_WORK INSTRUCTIONS_: For the records below, print the lines from the line with "1. Northwestern Mutual, February 14, 2025" through the line with "from fire, water, and storm damage. We" exactly as written; include both end lines and exclude the rest.

_PROVIDED DATA_:

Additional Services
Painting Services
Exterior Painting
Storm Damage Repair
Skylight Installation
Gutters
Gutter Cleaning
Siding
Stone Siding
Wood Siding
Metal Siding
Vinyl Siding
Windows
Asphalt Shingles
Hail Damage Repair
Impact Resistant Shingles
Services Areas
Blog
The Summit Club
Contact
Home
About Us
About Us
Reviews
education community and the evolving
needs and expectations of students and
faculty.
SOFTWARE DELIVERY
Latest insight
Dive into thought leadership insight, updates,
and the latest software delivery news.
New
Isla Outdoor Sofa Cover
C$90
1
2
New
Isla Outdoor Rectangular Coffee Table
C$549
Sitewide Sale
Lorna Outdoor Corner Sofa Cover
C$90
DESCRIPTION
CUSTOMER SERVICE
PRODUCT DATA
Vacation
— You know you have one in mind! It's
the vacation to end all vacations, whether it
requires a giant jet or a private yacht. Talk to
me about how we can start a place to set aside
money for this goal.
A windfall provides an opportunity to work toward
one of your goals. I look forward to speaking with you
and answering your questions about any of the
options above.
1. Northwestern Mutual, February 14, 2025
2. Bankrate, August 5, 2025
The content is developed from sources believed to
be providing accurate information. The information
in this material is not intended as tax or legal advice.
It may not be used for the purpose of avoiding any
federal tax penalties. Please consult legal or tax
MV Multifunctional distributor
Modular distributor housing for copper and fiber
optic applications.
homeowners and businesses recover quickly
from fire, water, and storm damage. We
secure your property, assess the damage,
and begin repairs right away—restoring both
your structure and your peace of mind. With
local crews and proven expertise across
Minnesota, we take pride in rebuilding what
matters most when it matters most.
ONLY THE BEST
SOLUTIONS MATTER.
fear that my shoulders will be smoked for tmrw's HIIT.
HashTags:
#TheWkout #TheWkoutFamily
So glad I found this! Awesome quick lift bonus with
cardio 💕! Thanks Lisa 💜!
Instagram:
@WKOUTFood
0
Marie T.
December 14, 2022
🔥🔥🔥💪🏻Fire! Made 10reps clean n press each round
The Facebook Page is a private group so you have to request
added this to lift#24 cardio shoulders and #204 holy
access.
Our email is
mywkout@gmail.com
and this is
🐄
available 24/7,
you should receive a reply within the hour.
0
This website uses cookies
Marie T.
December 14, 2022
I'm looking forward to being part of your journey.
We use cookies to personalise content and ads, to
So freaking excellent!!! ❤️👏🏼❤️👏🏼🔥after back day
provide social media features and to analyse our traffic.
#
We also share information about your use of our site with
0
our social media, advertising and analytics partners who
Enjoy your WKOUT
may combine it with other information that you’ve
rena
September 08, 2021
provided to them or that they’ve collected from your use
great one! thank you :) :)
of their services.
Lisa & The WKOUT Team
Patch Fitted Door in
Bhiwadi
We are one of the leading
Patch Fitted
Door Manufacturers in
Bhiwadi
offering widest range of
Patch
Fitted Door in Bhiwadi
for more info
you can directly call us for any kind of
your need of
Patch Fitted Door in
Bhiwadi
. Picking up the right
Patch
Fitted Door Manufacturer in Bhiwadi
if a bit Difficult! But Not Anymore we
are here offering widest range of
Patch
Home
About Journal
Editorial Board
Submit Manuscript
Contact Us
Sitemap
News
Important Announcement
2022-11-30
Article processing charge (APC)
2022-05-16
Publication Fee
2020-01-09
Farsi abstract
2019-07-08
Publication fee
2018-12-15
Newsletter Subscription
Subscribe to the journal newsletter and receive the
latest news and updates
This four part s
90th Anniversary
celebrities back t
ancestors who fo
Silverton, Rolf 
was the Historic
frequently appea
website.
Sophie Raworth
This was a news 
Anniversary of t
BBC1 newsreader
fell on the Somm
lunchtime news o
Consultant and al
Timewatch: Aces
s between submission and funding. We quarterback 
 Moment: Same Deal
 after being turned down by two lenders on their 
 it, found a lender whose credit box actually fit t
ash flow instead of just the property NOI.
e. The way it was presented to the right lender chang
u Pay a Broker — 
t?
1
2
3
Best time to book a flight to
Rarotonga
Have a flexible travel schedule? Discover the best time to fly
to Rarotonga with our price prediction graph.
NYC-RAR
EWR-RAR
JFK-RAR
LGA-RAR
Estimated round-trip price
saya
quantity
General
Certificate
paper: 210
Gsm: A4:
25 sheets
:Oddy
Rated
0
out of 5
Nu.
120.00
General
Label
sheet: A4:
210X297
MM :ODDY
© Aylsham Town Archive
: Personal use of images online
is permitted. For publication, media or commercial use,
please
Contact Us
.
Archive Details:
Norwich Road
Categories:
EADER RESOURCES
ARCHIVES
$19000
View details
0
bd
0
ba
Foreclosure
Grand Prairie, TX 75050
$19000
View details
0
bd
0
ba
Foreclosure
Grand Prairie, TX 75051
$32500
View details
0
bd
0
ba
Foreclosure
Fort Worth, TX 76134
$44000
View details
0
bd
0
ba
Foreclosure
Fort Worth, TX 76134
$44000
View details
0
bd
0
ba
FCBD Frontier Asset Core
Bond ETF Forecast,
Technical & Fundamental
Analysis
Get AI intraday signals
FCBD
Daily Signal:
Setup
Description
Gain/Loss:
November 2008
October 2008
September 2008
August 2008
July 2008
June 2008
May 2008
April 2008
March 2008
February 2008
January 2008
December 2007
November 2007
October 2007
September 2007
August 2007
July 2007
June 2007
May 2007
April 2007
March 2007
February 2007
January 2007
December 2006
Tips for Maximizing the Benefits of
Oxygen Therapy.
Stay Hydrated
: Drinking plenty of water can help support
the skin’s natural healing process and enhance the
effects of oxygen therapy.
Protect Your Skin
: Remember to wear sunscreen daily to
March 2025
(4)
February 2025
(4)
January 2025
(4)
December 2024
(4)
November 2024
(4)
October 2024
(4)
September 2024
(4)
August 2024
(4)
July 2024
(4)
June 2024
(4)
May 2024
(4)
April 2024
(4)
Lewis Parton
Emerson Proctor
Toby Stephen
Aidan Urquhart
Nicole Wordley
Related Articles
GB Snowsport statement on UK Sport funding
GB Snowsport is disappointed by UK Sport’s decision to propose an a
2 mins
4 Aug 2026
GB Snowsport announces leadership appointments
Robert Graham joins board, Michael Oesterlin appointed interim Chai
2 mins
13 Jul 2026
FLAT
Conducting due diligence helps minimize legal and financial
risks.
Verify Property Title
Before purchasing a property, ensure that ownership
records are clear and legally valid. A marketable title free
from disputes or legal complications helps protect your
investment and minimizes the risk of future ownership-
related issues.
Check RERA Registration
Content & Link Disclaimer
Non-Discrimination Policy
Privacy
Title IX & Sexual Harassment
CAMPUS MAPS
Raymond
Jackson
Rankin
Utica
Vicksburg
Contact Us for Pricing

_SOLVED EXERCISE_:
1. Northwestern Mutual, February 14, 2025
2. Bankrate, August 5, 2025
The content is developed from sources believed to
be providing accurate information. The information
in this material is not intended as tax or legal advice.
It may not be used for the purpose of avoiding any
federal tax penalties. Please consult legal or tax
MV Multifunctional distributor
Modular distributor housing for copper and fiber
optic applications.
homeowners and businesses recover quickly
from fire, water, and storm damage. We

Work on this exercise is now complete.